Goldman Sachs offered the most unsettling comparison. Its strategist Ben Snider likened the future of software to that of newspapers in the internet age, warning that the current sell-off may be "the end of the beginning, not the beginning of the end." Anyone who lived through the digital transition of publishing recognises the pattern: first denial ("the print newspaper will never die"), then cosmetic adaptation ("let's build a website too"), then the revenue collapse when the market realises that the value never resided in the medium but in the intermediation between information and reader. That intermediation layer was compressed until it vanished. The same mechanism, applied to every form of structured cognitive work, is what the market is beginning to price.
There is one aspect that almost nobody is discussing, most likely because it is the most uncomfortable. Every digital transformation guru, innovation consultant, leadership coach, LinkedIn thought leader and corporate trainer operates in precisely the same cognitive intermediation layer that AI is compressing. They sold the ability to translate complexity into actionable recommendations, but that translation is exactly what a language model does at marginal cost approaching zero. The irony could not cut deeper: the industry that spent twenty years selling "disruption" as a service is discovering what it means to be disrupted. And there is no pivot available when your product is the very cognitive capability the machine is replicating.
Anyone seeking certainty about how this ends will not find it, and anyone claiming to have it is selling something. Taleb is right when he says the profits will be enormous but not necessarily for the companies that currently dominate the trade: the history of every technological transition confirms it, from railways to the internet. The most dangerous error at this juncture is the one the market is committing in both directions simultaneously: repricing all software indiscriminately as though it were destined for extinction, while assuming that today's AI leaders will be tomorrow's winners. The truth is likely more complex and more selective. Some software companies with proprietary databases built over decades, Thomson Reuters and RELX among them, possess moats that take time to erode. Others, those that were essentially selling packaged cognitive labour as product, never had any.
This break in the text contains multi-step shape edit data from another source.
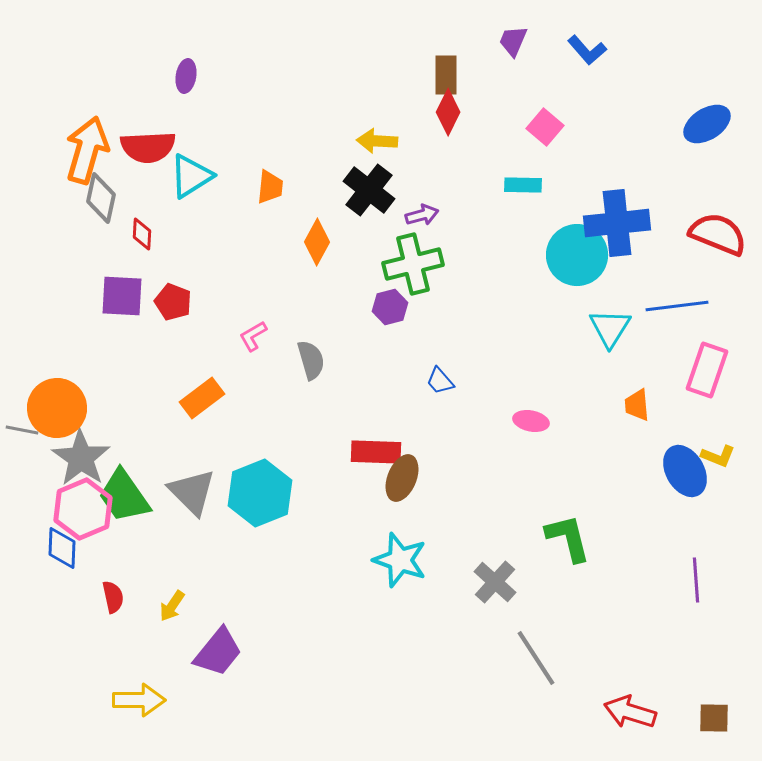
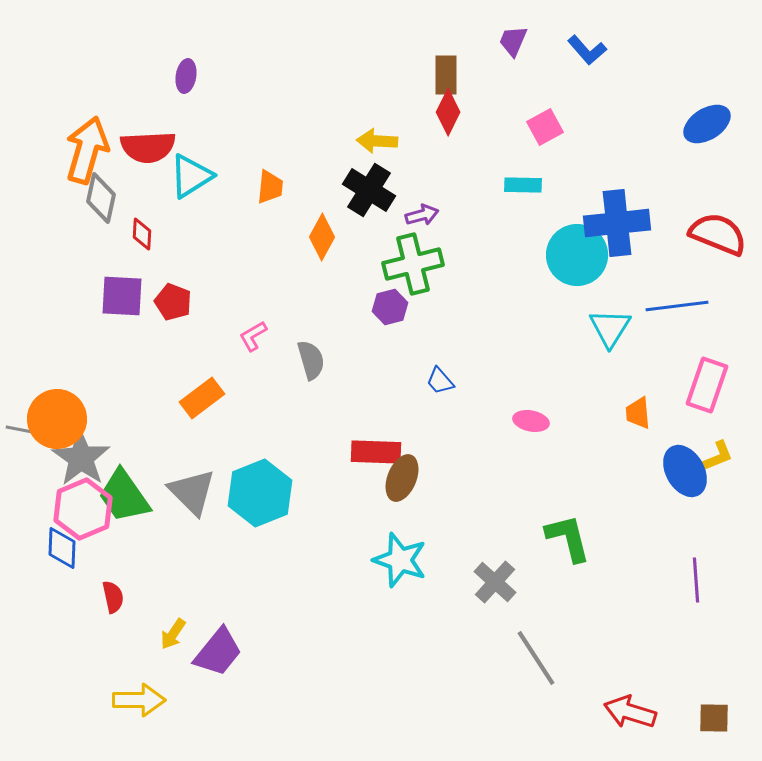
pink square at (545, 127): rotated 21 degrees clockwise
black cross at (369, 190): rotated 6 degrees counterclockwise
orange diamond at (317, 242): moved 5 px right, 5 px up
pink rectangle at (707, 370): moved 15 px down
orange trapezoid at (637, 405): moved 1 px right, 8 px down
orange circle at (57, 408): moved 11 px down
yellow L-shape at (718, 456): rotated 44 degrees counterclockwise
yellow arrow at (172, 606): moved 1 px right, 28 px down
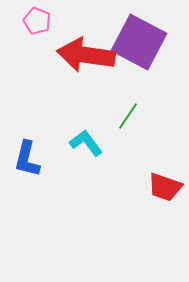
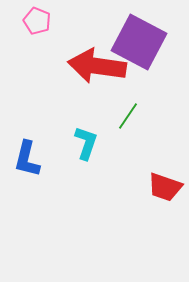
red arrow: moved 11 px right, 11 px down
cyan L-shape: rotated 56 degrees clockwise
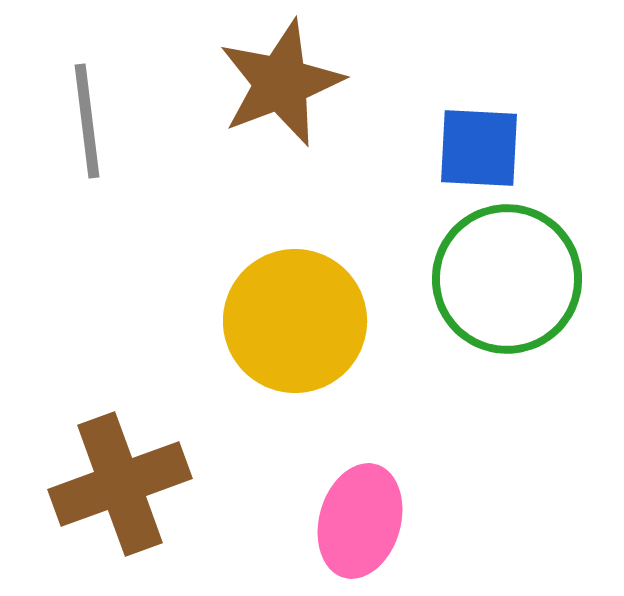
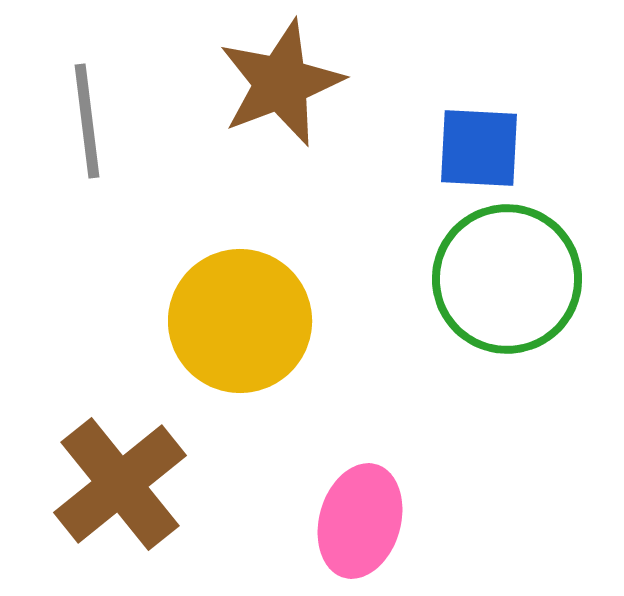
yellow circle: moved 55 px left
brown cross: rotated 19 degrees counterclockwise
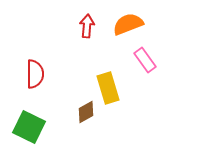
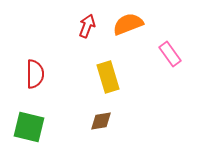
red arrow: rotated 15 degrees clockwise
pink rectangle: moved 25 px right, 6 px up
yellow rectangle: moved 11 px up
brown diamond: moved 15 px right, 9 px down; rotated 20 degrees clockwise
green square: rotated 12 degrees counterclockwise
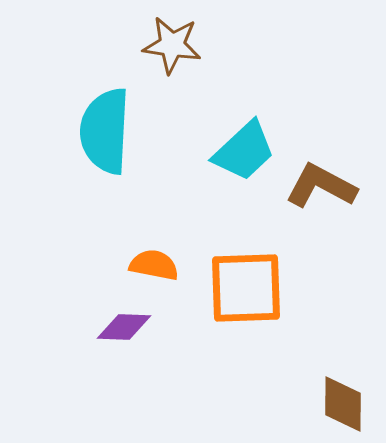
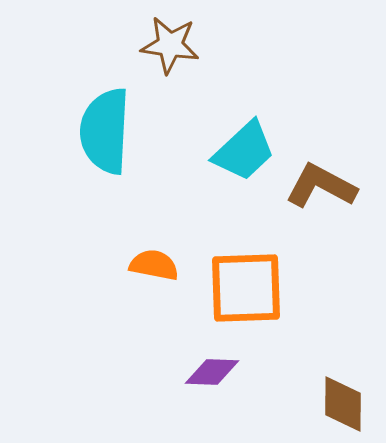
brown star: moved 2 px left
purple diamond: moved 88 px right, 45 px down
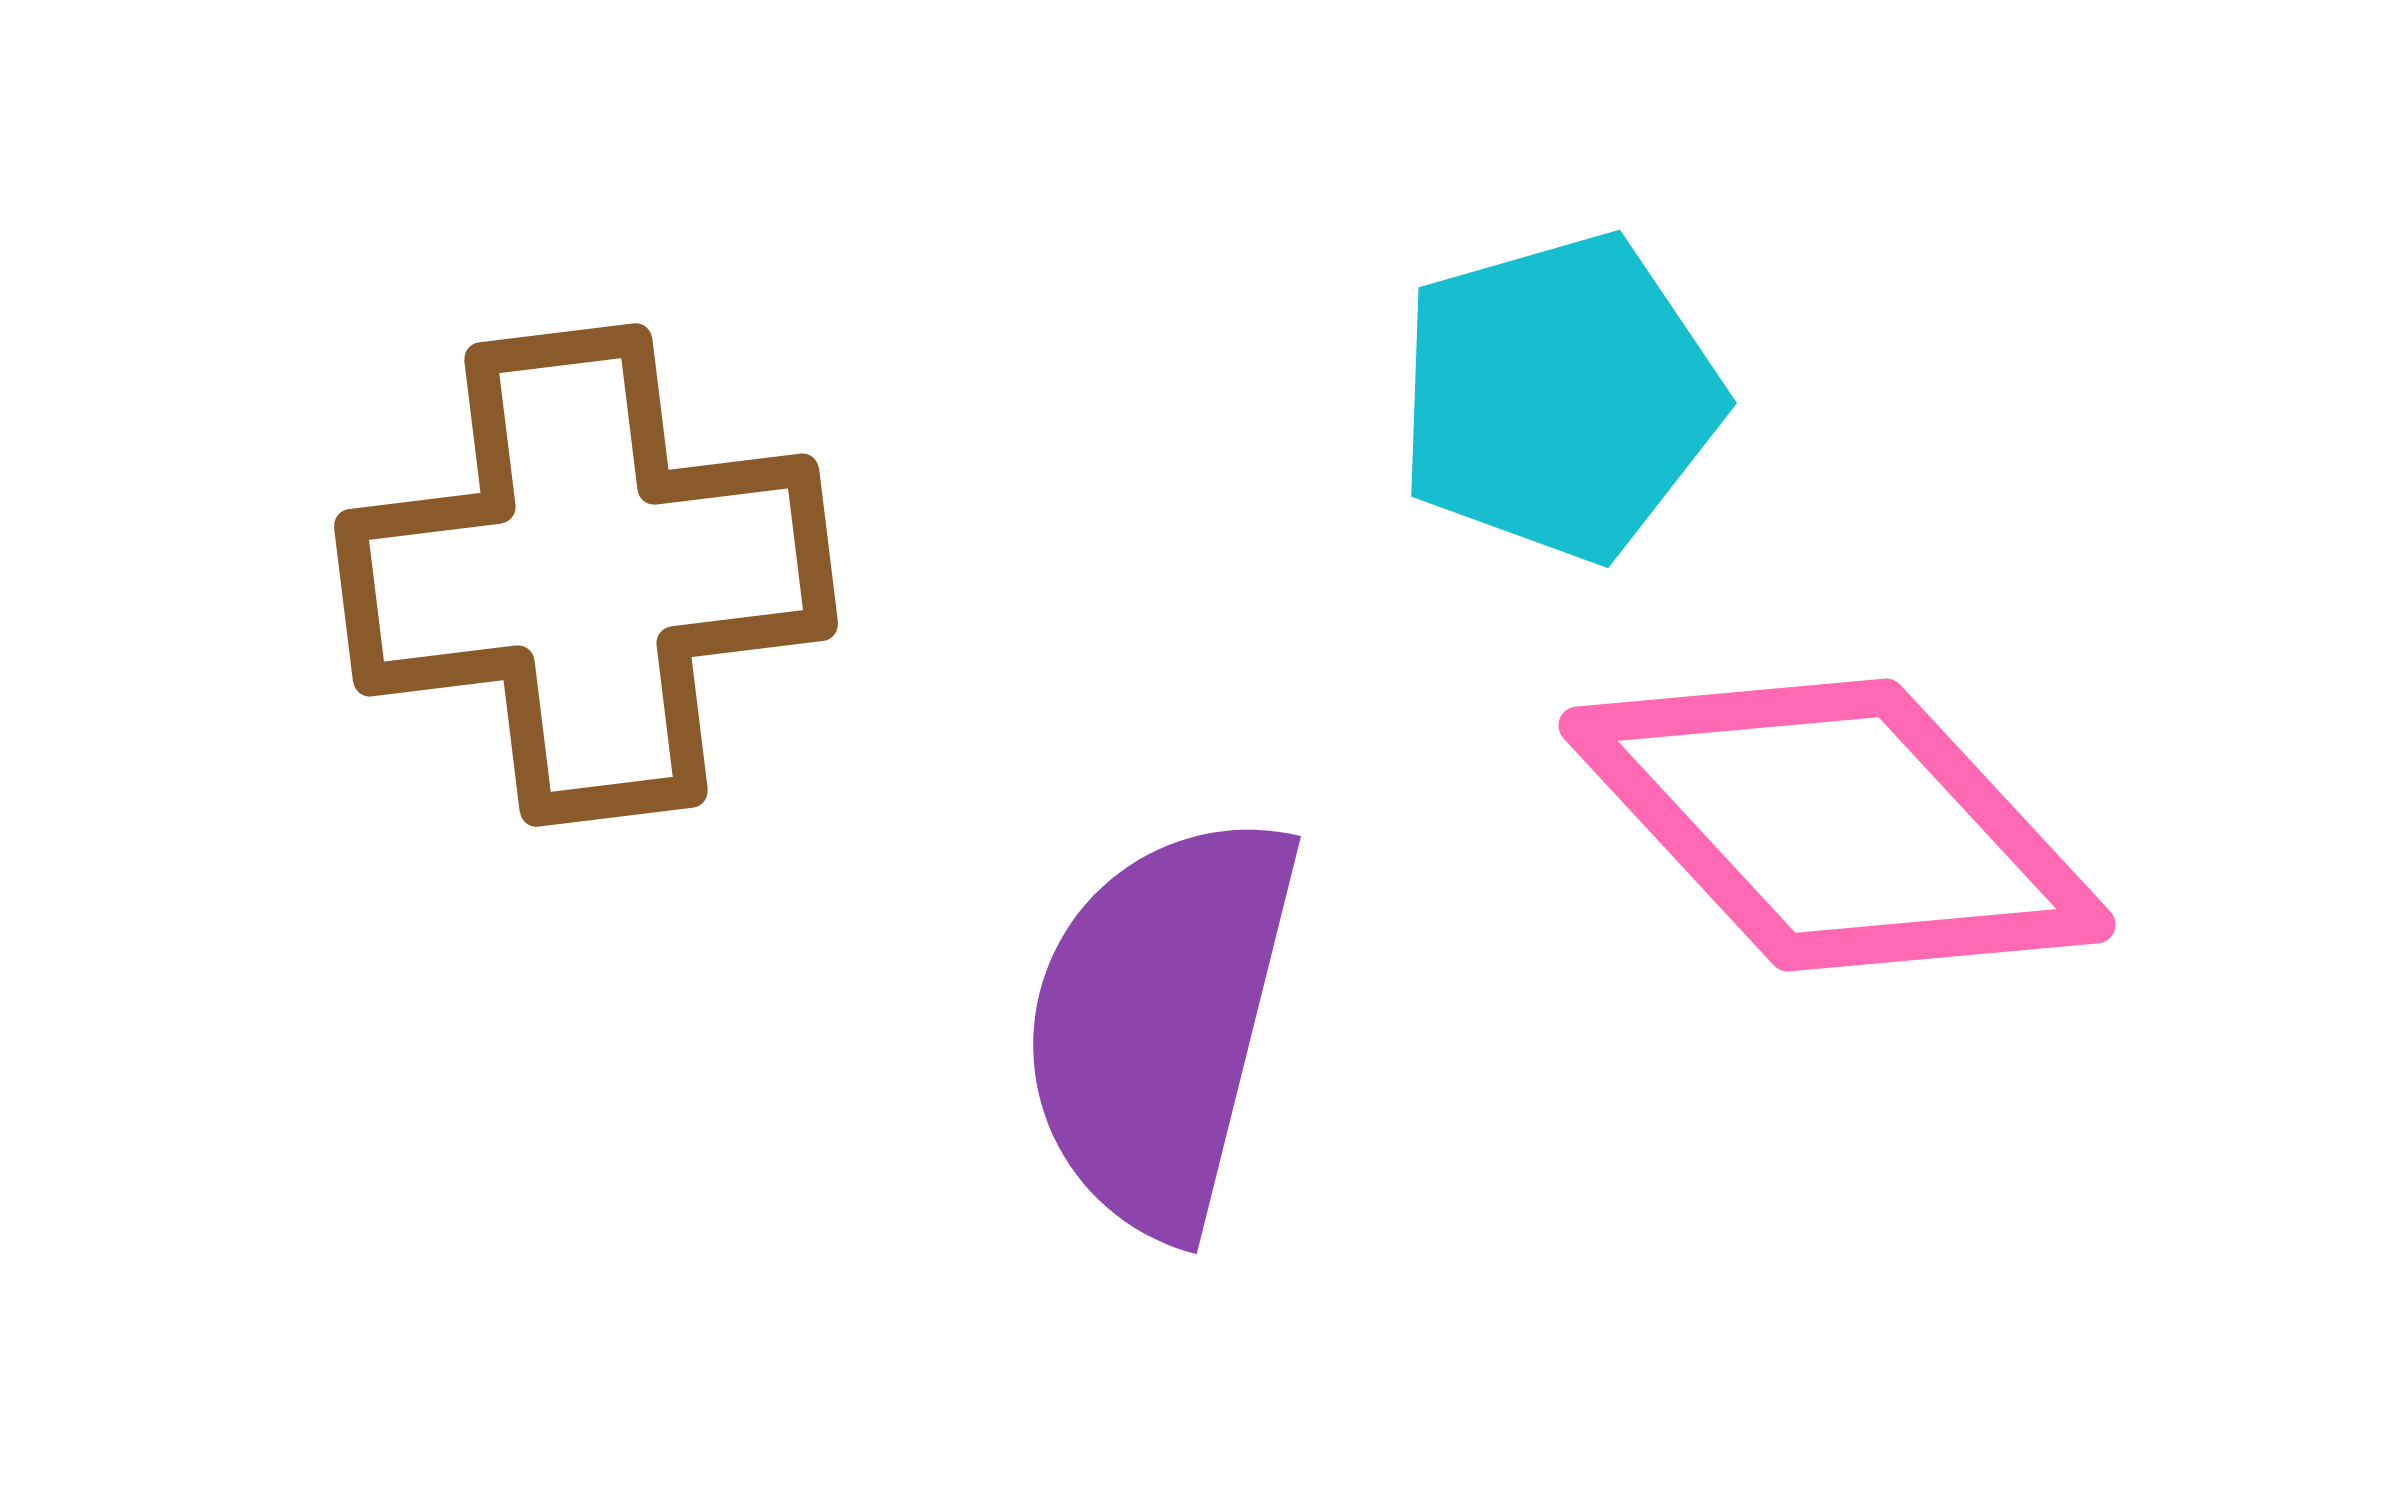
What is certain is that the cost of producing a unit of structured cognitive work is plummeting, and this repricing will not confine itself to software. Every sector that relies on selling hours of qualified human thought, from strategic consulting to programming, from legal analysis to advanced accountancy, is about to undergo the same compression. Citrini's report may be a scenario rather than a forecast, but the mechanism it describes, that reflexive loop in which automation generates redundancies that generate reduced consumption that generates more automation, is as real as gravity. The question is not whether it will happen. The question is how quickly, and who, in the meantime, manages to grasp that value no longer resides in knowing how to bridge a problem to its solution, but in knowing which questions to ask a machine that already finds the solutions on its own.